* **Instructions for the task**
Copy out every line of the data that follows, exactly.
************
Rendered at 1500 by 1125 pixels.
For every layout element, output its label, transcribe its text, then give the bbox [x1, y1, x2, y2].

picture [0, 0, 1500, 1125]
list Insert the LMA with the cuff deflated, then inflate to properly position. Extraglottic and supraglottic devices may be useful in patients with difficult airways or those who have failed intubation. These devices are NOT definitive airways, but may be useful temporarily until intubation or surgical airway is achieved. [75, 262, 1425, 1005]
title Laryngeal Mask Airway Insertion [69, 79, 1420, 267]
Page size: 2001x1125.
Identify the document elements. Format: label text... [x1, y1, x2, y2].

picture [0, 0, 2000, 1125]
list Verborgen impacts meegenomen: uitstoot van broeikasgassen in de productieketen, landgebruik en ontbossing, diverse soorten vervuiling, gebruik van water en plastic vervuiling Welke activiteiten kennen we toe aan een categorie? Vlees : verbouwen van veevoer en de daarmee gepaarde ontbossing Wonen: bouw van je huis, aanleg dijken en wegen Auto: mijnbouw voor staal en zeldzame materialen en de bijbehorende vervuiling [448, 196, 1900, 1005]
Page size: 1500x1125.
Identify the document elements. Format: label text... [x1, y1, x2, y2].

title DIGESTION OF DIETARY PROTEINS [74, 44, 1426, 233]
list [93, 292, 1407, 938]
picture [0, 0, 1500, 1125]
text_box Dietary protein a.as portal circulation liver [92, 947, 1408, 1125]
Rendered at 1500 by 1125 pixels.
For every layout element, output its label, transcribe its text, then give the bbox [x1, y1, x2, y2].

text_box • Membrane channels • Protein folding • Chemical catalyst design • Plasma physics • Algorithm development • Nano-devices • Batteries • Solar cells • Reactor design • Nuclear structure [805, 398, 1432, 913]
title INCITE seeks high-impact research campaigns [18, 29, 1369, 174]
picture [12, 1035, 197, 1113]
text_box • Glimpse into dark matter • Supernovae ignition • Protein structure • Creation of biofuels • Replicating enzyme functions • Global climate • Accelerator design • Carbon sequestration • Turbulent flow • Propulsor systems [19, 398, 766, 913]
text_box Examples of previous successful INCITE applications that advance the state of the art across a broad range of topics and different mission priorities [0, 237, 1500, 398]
************
* **Solution to this exercise**
Rendered at 1500 by 1125 pixels.
For every layout element, output its label, transcribe its text, then give the bbox [x1, y1, x2, y2].

picture [0, 0, 1500, 1125]
list Insert the LMA with the cuff deflated, then inflate to properly position. Extraglottic and supraglottic devices may be useful in patients with difficult airways or those who have failed intubation. These devices are NOT definitive airways, but may be useful temporarily until intubation or surgical airway is achieved. [75, 262, 1425, 1005]
title Laryngeal Mask Airway Insertion [69, 79, 1420, 267]
Page size: 2001x1125.
Identify the document elements. Format: label text... [x1, y1, x2, y2].

picture [0, 0, 2000, 1125]
list Verborgen impacts meegenomen: uitstoot van broeikasgassen in de productieketen, landgebruik en ontbossing, diverse soorten vervuiling, gebruik van water en plastic vervuiling Welke activiteiten kennen we toe aan een categorie? Vlees : verbouwen van veevoer en de daarmee gepaarde ontbossing Wonen: bouw van je huis, aanleg dijken en wegen Auto: mijnbouw voor staal en zeldzame materialen en de bijbehorende vervuiling [448, 196, 1900, 1005]
Page size: 1500x1125.
Identify the document elements. Format: label text... [x1, y1, x2, y2].

title DIGESTION OF DIETARY PROTEINS [74, 44, 1426, 233]
list [93, 292, 1407, 938]
picture [0, 0, 1500, 1125]
text_box Dietary protein a.as portal circulation liver [92, 947, 1408, 1125]
Rendered at 1500 by 1125 pixels.
For every layout element, output its label, transcribe its text, then give the bbox [x1, y1, x2, y2].

text_box • Membrane channels • Protein folding • Chemical catalyst design • Plasma physics • Algorithm development • Nano-devices • Batteries • Solar cells • Reactor design • Nuclear structure [805, 398, 1432, 913]
title INCITE seeks high-impact research campaigns [18, 29, 1369, 174]
picture [12, 1035, 197, 1113]
text_box • Glimpse into dark matter • Supernovae ignition • Protein structure • Creation of biofuels • Replicating enzyme functions • Global climate • Accelerator design • Carbon sequestration • Turbulent flow • Propulsor systems [19, 398, 766, 913]
text_box Examples of previous successful INCITE applications that advance the state of the art across a broad range of topics and different mission priorities [0, 237, 1500, 398]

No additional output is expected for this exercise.